The goal of the project is to parse scientific experiment texts (recipes) into machine readable format. Proposed attention-based copy-pointer and generate methods for relation extraction using k-nearest neighbors. Incorporated Sci-BERT and multi-layer perceptron models to achieve benchmarks results on wet labs corpus.

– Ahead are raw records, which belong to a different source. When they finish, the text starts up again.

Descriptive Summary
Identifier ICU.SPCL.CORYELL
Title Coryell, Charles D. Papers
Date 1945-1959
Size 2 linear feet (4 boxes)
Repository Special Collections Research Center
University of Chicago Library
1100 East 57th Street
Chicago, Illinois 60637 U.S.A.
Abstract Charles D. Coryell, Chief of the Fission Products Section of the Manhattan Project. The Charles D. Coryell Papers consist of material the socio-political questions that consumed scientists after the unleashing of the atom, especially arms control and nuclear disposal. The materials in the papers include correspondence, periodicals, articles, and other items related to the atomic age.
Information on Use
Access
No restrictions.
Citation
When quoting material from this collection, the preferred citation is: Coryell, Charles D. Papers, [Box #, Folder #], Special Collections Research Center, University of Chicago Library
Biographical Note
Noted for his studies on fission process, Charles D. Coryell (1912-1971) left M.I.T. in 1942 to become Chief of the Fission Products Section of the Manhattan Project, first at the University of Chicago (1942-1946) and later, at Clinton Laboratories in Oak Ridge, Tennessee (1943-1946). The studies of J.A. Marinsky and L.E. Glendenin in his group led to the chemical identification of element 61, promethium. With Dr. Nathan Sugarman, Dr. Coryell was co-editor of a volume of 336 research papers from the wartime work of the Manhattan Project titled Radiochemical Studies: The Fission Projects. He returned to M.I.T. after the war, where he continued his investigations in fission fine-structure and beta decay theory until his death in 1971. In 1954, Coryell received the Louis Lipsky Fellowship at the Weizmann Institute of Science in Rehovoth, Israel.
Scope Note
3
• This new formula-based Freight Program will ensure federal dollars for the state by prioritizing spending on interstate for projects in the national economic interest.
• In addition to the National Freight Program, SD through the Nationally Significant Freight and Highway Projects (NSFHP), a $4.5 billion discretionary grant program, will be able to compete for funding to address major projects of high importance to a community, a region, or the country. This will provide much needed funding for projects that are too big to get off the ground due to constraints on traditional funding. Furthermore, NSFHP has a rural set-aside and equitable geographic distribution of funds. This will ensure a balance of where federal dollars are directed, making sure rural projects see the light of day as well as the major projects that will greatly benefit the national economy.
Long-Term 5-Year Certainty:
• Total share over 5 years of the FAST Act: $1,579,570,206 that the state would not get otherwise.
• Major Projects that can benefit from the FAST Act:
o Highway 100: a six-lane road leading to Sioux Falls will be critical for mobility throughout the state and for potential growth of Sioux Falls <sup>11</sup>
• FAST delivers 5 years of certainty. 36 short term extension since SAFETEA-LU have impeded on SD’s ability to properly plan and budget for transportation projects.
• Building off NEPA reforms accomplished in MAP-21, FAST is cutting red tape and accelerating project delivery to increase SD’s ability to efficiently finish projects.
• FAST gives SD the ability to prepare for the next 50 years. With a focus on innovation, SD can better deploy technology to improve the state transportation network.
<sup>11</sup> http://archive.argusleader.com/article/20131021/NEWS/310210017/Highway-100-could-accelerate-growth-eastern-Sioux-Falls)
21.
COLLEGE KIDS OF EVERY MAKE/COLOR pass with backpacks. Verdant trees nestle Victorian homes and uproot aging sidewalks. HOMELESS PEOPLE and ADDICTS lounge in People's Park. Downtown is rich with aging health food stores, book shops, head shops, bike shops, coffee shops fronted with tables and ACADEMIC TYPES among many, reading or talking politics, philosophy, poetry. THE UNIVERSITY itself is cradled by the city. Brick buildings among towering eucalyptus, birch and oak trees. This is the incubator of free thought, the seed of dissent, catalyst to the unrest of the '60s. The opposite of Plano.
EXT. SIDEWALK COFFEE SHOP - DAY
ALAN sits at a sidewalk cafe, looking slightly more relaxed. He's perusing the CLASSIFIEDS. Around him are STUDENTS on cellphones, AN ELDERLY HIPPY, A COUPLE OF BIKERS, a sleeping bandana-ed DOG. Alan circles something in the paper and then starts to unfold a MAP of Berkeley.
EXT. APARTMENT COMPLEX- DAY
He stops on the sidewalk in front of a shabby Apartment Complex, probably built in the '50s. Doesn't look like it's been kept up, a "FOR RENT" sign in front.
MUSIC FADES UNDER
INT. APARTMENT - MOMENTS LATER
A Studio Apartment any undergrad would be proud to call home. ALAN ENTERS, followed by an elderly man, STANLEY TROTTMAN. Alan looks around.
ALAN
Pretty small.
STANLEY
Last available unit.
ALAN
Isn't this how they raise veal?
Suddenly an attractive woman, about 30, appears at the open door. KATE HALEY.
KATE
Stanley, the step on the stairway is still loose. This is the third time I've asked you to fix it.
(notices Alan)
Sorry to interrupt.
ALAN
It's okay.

Poster: https://drive.google.com/open?id=14SFFdDdXgjB6iRXraWw5IvQQWz09oAUp
python crawl.py
python build_index.py
python test_nn.py replaced_tfidf.pkl replaced.annoy replaced_sentences.txt original_sentences.txt
python test_upperbound.py
python uppperbound_recall.py
python baselines/relation_counts.py wetlabs_train.json wetlabs_val.json wetlabs_test.json
python baselines/majority_class.py wetlabs_train.json wetlabs_val.json
python preprocess_wetlabs.py
This creates 3 files: wetlabs_train.json, wetlabs_val.json, wetlabs_test.json
python build_index_from_json.py <tfidf/scibert>
This creates files original.annoy, replaced.annoy, original_tfidf.pkl and replaced_tfidf.pkl. Annoy indices allow fast nearest neighbor search, tfidf.pkl store the idf components and the vocabulary which is required to vectorize any test sentence.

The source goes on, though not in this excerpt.